Most of us have reached our Burning Man quota and are ready to move on to discussing other distasteful things such as pumpkin spice season — but not everyone. Some burners who recently returned from Black Rock Desert are now experiencing a sort of PBSD- a post-burn stress disorder. Symptoms of the post-festival withdrawal include massive whining, sensitivity to noise and crowds, an obsession with David Bowie’s ashes and the overwhelming desire to wear Day-glo costumes. The New York Post reports on the unusual phenomenon affecting these unfortunate souls who can’t seem to readjust to normal city life after experiencing the zen magic of the desert event.

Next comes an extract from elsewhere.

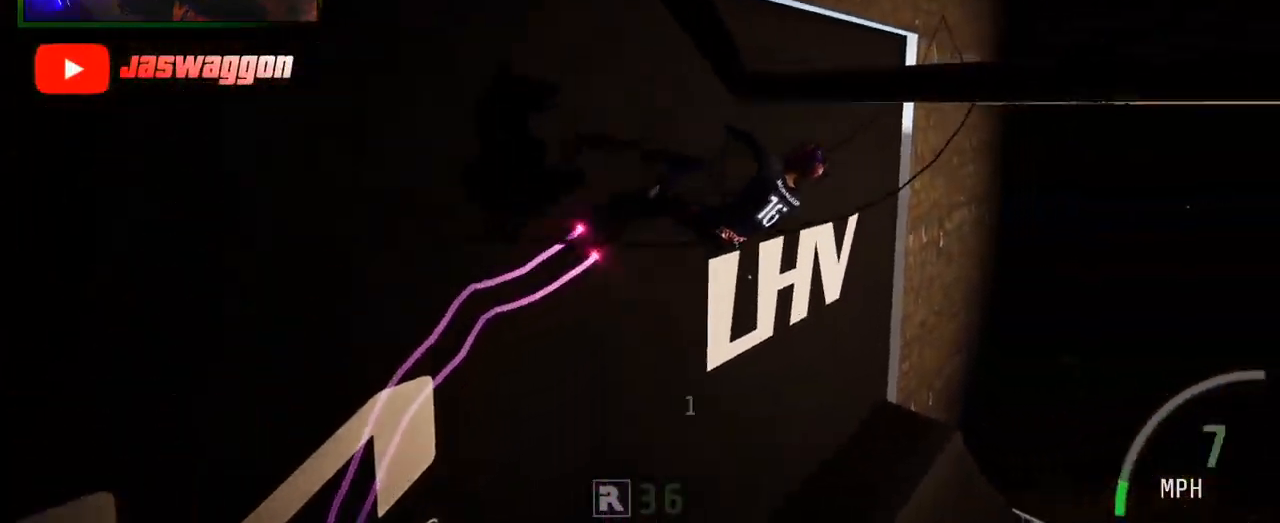
{"buttons": ["R2"], "left_stick": "center", "right_stick": "center", "events": [[317, "left_stick", "center"], [467, "right_stick", "center"]]}
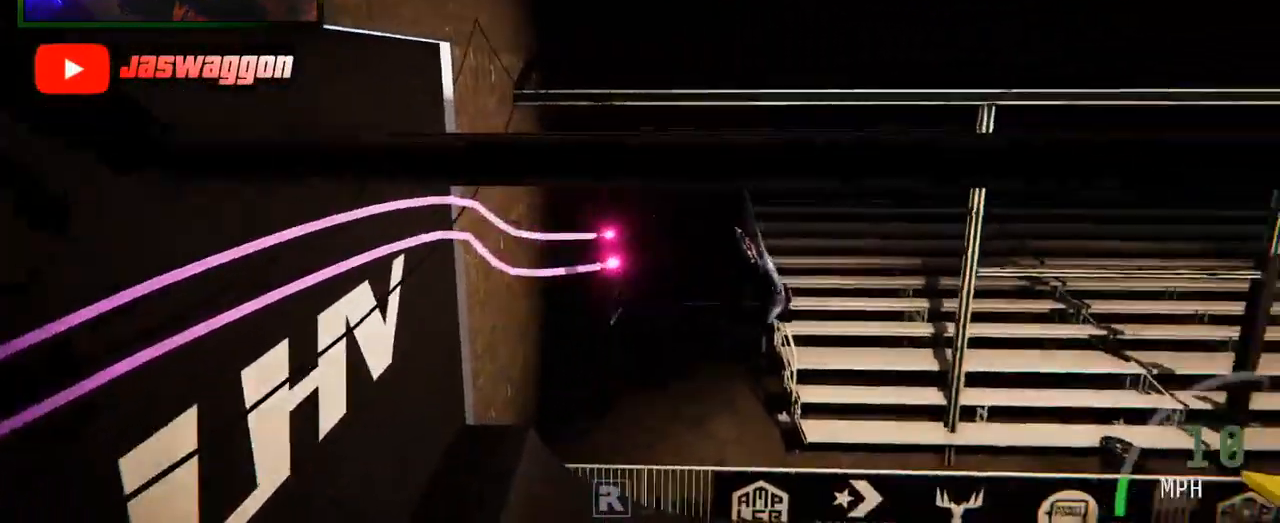
{"buttons": ["R2"], "left_stick": "center", "right_stick": "center", "events": [[33, "R2", "up"], [333, "R2", "down"], [417, "B", "down"], [483, "B", "up"]]}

“You have cars honking at you, subway doors closing on you, and people’s MO is to serve themselves and not you. It’s very harsh — it’s very hard to leave Burning Man,” laments Dina Kaplan, a five-time Burning Man veteran. “You’re trying desperately to hold onto the good energy [of] Burning Man, but it is so hard to do that amid the bustle of NYC.”
As such, many of those trying to cope with a post-Burn depression are now attending support groups — aka “decompression parties” — around the city.
The letdown is particularly hard for corporate types who return finding themselves questioning their city way of life.
“How do you transition back? You feel fake — you feel like you’re an impostor. I experience depression because I have impostor syndrome — that’s what I suffer for weeks coming back,” says Joanna Nabholz, a mom of three kids under 6 who works in tech. “You feel like you’re lying to yourself.”
Kaplan concurs, ““You find people who question their job or who quit their corporate environment — some job that’s not their mission.”